📝 SummarXiv

Abstract

Smart homes, powered by programmable IoT platforms, often face safety and security issues. A class of defense solutions dynamically enforces policies that capture the expected behavior of the IoT system. Despite numerous innovations, these solutions are under-vetted. The primary reason lies in their evaluation approach -- they are self-assessed in isolated virtual testbeds with hand-crafted orchestrated scenarios that require manual interactions using the platform's user-interface (UI). Such non-uniform evaluation setups limit reproducibility and comparative analysis. Closing this gap in the traditional way requires a significant upfront manual effort, causing researchers to turn away from large-scale comparative empirical evaluation. To address this, we propose VetIoT -- a highly automated, uniform evaluation platform -- to vet the defense solutions that hinge on runtime policy enforcement.
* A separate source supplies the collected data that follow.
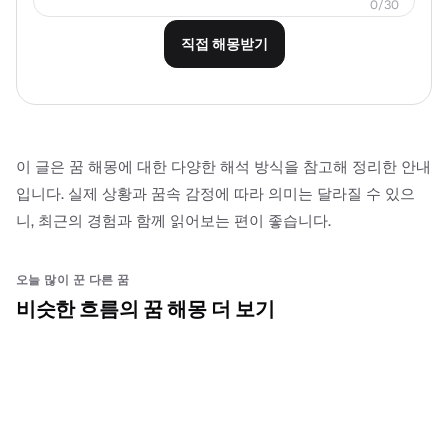
0
/
30
직접 해몽받기
이 글은 꿈 해몽에 대한 다양한 해석 방식을 참고해 정리한 안내
입니다. 실제 상황과 꿈속 감정에 따라 의미는 달라질 수 있으
니, 최근의 경험과 함께 읽어보는 편이 좋습니다.
오늘 많이 꾼 다른 꿈
비슷한 흐름의 꿈 해몽 더 보기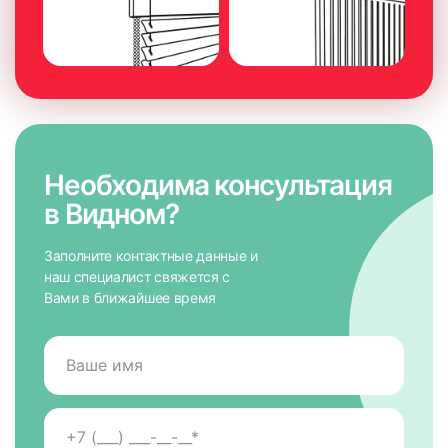
Необходима консультация
в Видном?
Заполните контактные данные и
наш специалист свяжется с
Вами в ближайшее время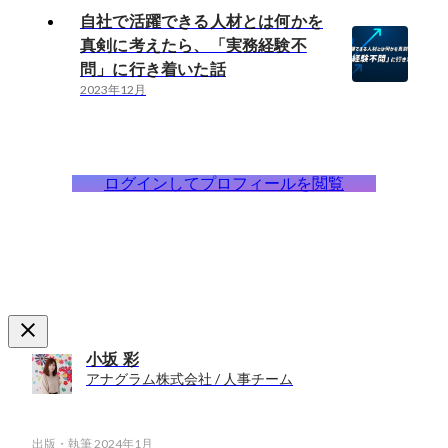
自社で活躍できる人材とは何かを
真剣に考えたら、「実務経験不
問」に行き着いた話
2023年12月
ログインしてプロフィールを閲覧
小坂 彩
アナグラム株式会社 / 人事チーム
出版・執筆
2024年1月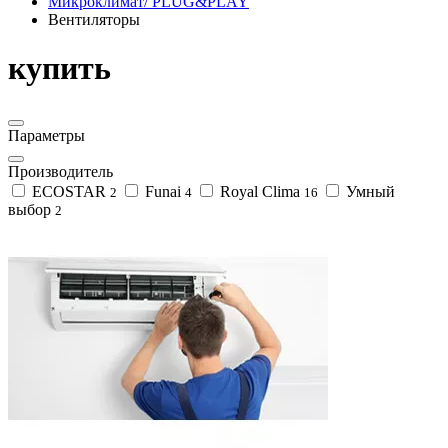
Микроклимат/ PLUG&PLAY
Вентиляторы
купить
Параметры
Производитель
ECOSTAR
Funai
Royal Clima
Умный
2
4
16
выбор
2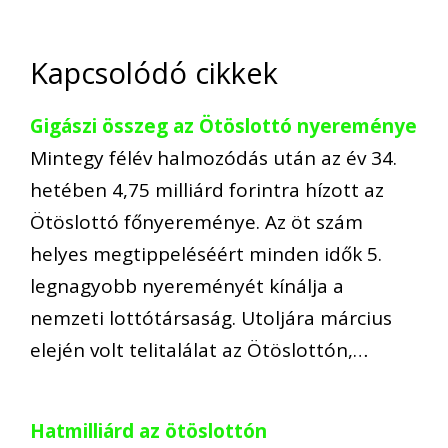
Kapcsolódó cikkek
Gigászi összeg az Ötöslottó nyereménye
Mintegy félév halmozódás után az év 34.
hetében 4,75 milliárd forintra hízott az
Ötöslottó főnyereménye. Az öt szám
helyes megtippeléséért minden idők 5.
legnagyobb nyereményét kínálja a
nemzeti lottótársaság. Utoljára március
elején volt telitalálat az Ötöslottón,…
Hatmilliárd az ötöslottón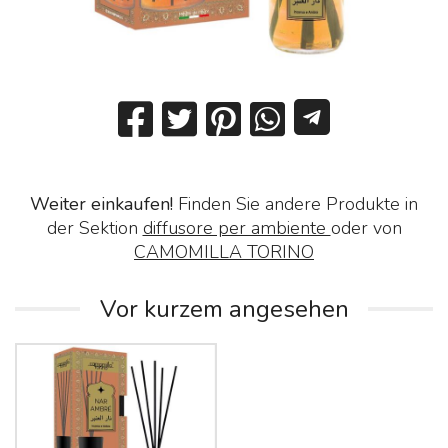
Weiter einkaufen!
Finden Sie andere Produkte in
der Sektion
diffusore per ambiente
oder von
CAMOMILLA TORINO
Vor kurzem angesehen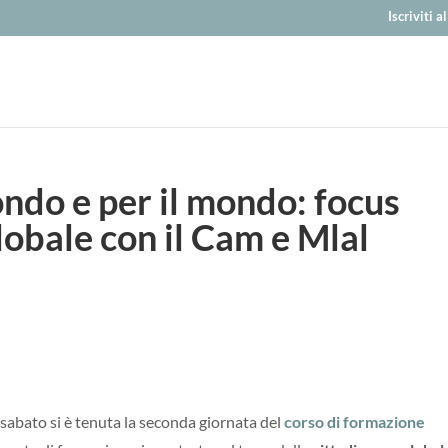
Iscriviti 
ndo e per il mondo: focus
lobale con il Cam e Mlal
 sabato si è tenuta la seconda giornata del
corso di formazione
Given a defense solution, VetIoT readily instantiates a virtual testbed to deploy and evaluate the solution. VetIoT replaces manual UI-based interactions with an automated event simulator and manual inspection of test outcomes with an automated comparator. VetIoT incorporates automated event generators to feed events to the event simulator. We developed a prototype of VetIoT, which successfully reproduced and comparatively assessed four runtime policy enforcement solutions. VetIoT's stress testing and differential testing capabilities make it a promising tool for future research and evaluation.